Created By: Explore Oak Ridge
With the hope of developing technology that would end World War II, the U.S. government built Oak Ridge under a cloak of great secrecy. When the Japanese attacked Pearl Harbor on Dec. 7, 1941, the city of Oak Ridge didn’t even exist. But in 1942, the U.S. Army Corps of Engineers purchased 59,000 acres of century-old family farms and small rural communities for a top-secret mission to produce the world’s first atomic weapons, known as the Manhattan Project.
Established amid concerns that Nazi scientists would create a bomb capable of horrific destruction, the Manhattan Project sought to develop an atomic bomb before the Germans could. In valleys located away from Oak Ridge, the government built three production facilities for the Manhattan Project: Y-12, X-10, and K-25. At the time, the K-25 uranium-separating facility was the largest building in the world, covering about 44 acres.

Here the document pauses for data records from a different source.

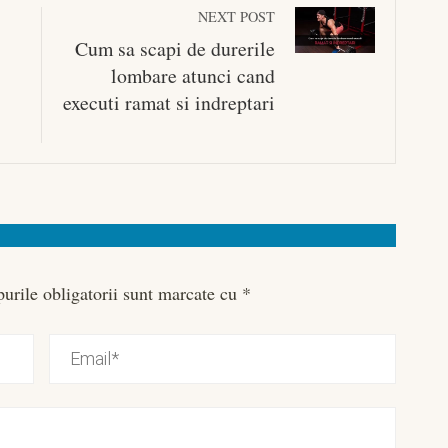
NEXT POST
Cum sa scapi de durerile
lombare atunci cand
executi ramat si indreptari
urile obligatorii sunt marcate cu
*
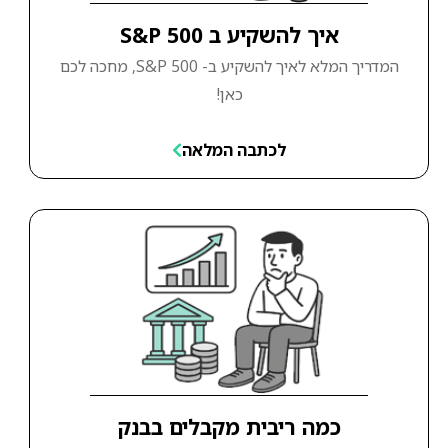
איך להשקיע ב S&P 500
המדריך המלא לאיך להשקיע ב- S&P 500, מחכה לכם
כאן!
לכתבה המלאה
כמה ריבית מקבלים בבנק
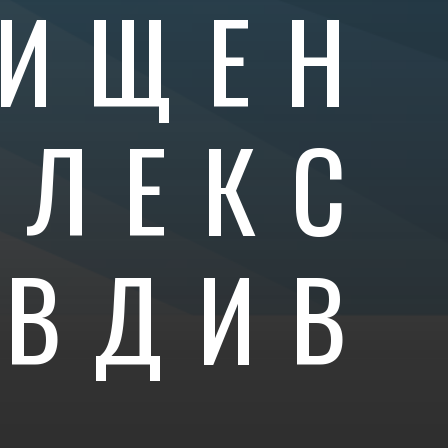
ИЩЕН
ПЛЕКС
ОВДИВ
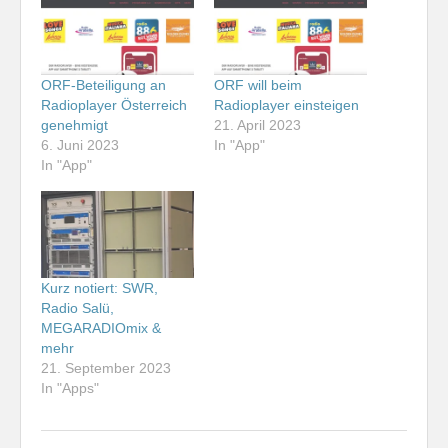
ORF-Beteiligung an
ORF will beim
Radioplayer Österreich
Radioplayer einsteigen
genehmigt
21. April 2023
6. Juni 2023
In "App"
In "App"
Kurz notiert: SWR,
Radio Salü,
MEGARADIOmix &
mehr
21. September 2023
In "Apps"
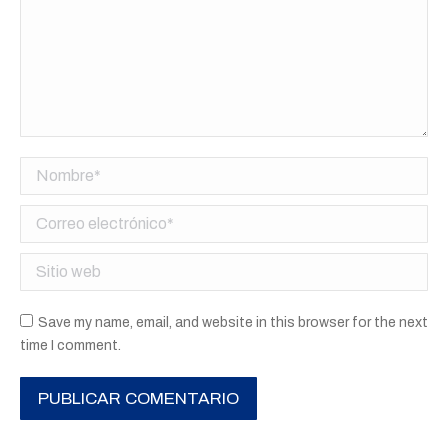
Nombre *
Correo electrónico *
Sitio web
Save my name, email, and website in this browser for the next
time I comment.
PUBLICAR COMENTARIO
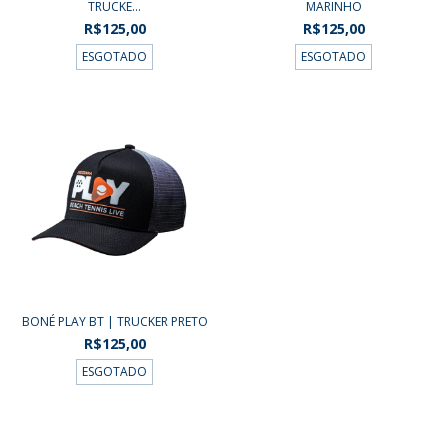
TRUCKE...
MARINHO
R$125,00
R$125,00
ESGOTADO
ESGOTADO
BONÉ PLAY BT | TRUCKER PRETO
R$125,00
ESGOTADO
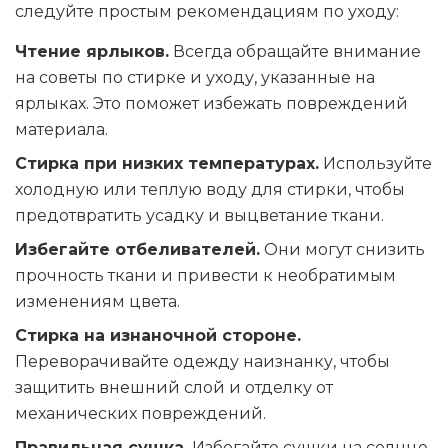
следуйте простым рекомендациям по уходу:
Чтение ярлыков.
Всегда обращайте внимание
на советы по стирке и уходу, указанные на
ярлыках. Это поможет избежать повреждений
материала.
Стирка при низких температурах.
Используйте
холодную или теплую воду для стирки, чтобы
предотвратить усадку и выцветание ткани.
Избегайте отбеливателей.
Они могут снизить
прочность ткани и привести к необратимым
изменениям цвета.
Стирка на изнаночной стороне.
Переворачивайте одежду наизнанку, чтобы
защитить внешний слой и отделку от
механических повреждений.
Правильная сушка.
Избегайте сушки на солнце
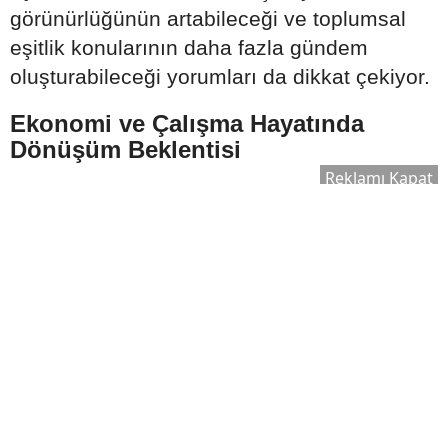
görünürlüğünün artabileceği ve toplumsal
eşitlik konularının daha fazla gündem
oluşturabileceği yorumları da dikkat çekiyor.
Ekonomi ve Çalışma Hayatında
Dönüşüm Beklentisi
Reklamı Kapat
Ağustos ayına ilişkin astrolojik
değerlendirmelerde küresel ekonomi ve
çalışma hayatı da önemli başlıklar arasında
gösteriliyor.
Özellikle;
Şirketlerde yeniden yapılanmalar,
Bazı sektörlerde küçülme ihtimali,
Ortak çalışma kültürünün güçlenmesi,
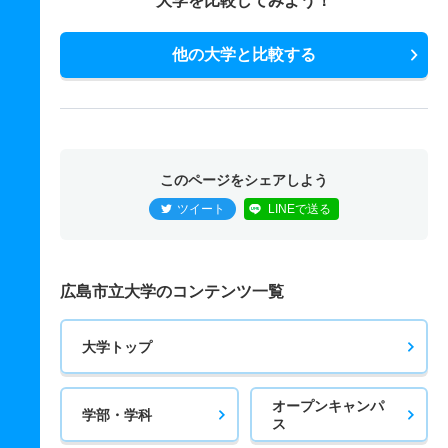
大学を比較してみよう！
他の大学と比較する
このページをシェアしよう
ツイート
LINEで送る
広島市立大学のコンテンツ一覧
大学トップ
オープンキャンパ
学部・学科
ス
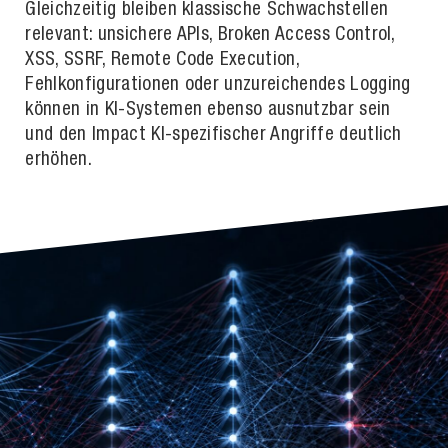
Gleichzeitig bleiben klassische Schwachstellen
relevant: unsichere APIs, Broken Access Control,
XSS, SSRF, Remote Code Execution,
Fehlkonfigurationen oder unzureichendes Logging
können in KI-Systemen ebenso ausnutzbar sein
und den Impact KI-spezifischer Angriffe deutlich
erhöhen.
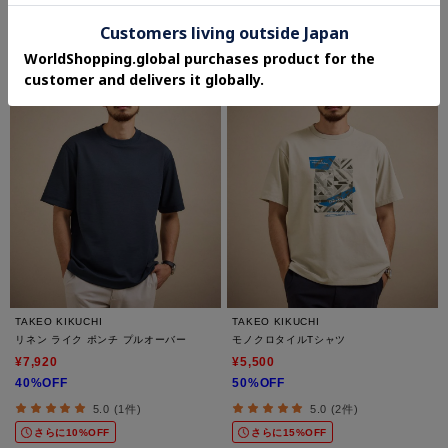
さらに10%OFF
さらに10%OFF
TAKEO KIKUCHI
TAKEO KIKUCHI
リネン ライク ポンチ プルオーバー
モノクロタイルTシャツ
¥7,920
¥5,500
40%OFF
50%OFF
5.0 (1件)
5.0 (2件)
さらに10%OFF
さらに15%OFF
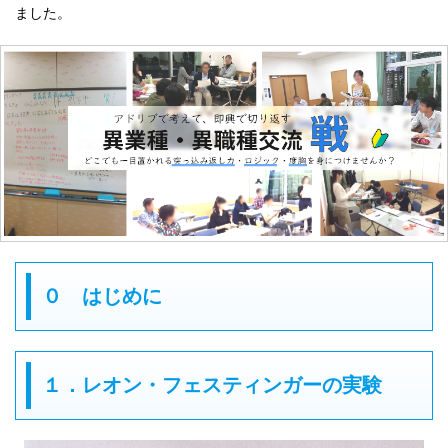
ました。
０ はじめに
１．レオン・フェスティンガーの実験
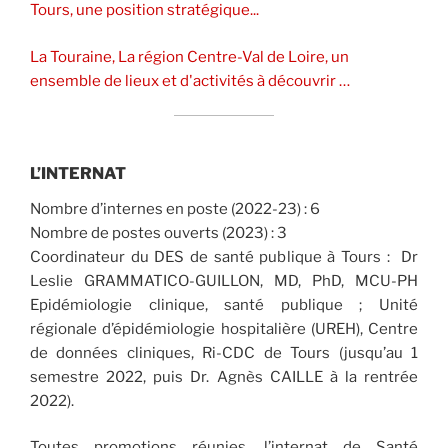
Tours, une position stratégique...
La Touraine, La région Centre-Val de Loire, un
ensemble de lieux et d'activités à découvrir …
L’INTERNAT
Nombre d’internes en poste (2022-23) : 6
Nombre de postes ouverts (2023) : 3
Coordinateur du DES de santé publique à Tours : Dr
Leslie GRAMMATICO-GUILLON, MD, PhD, MCU-PH
Epidémiologie clinique, santé publique ; Unité
régionale d’épidémiologie hospitalière (UREH), Centre
de données cliniques, Ri-CDC de Tours (jusqu’au 1
semestre 2022, puis Dr. Agnès CAILLE à la rentrée
2022).
Toutes promotions réunies, l’internat de Santé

Inside these top-secret plants, scientists and workers used two methods, and then eventually three, to produce fissionable material needed to develop atomic weapons.
To accommodate the massive influx of workers for the Manhattan Project, the government had to build a Secret City from scratch. U.S. engineers designed 3,000 prefabricated homes that were shipped from an Indiana factory complete with walls, floors, room partitions, interior wiring, plumbing, and furniture. Just two and a half years after Oak Ridge was founded, the city skyrocketed to a population of 75,000, making it the fifth-largest city in Tennessee.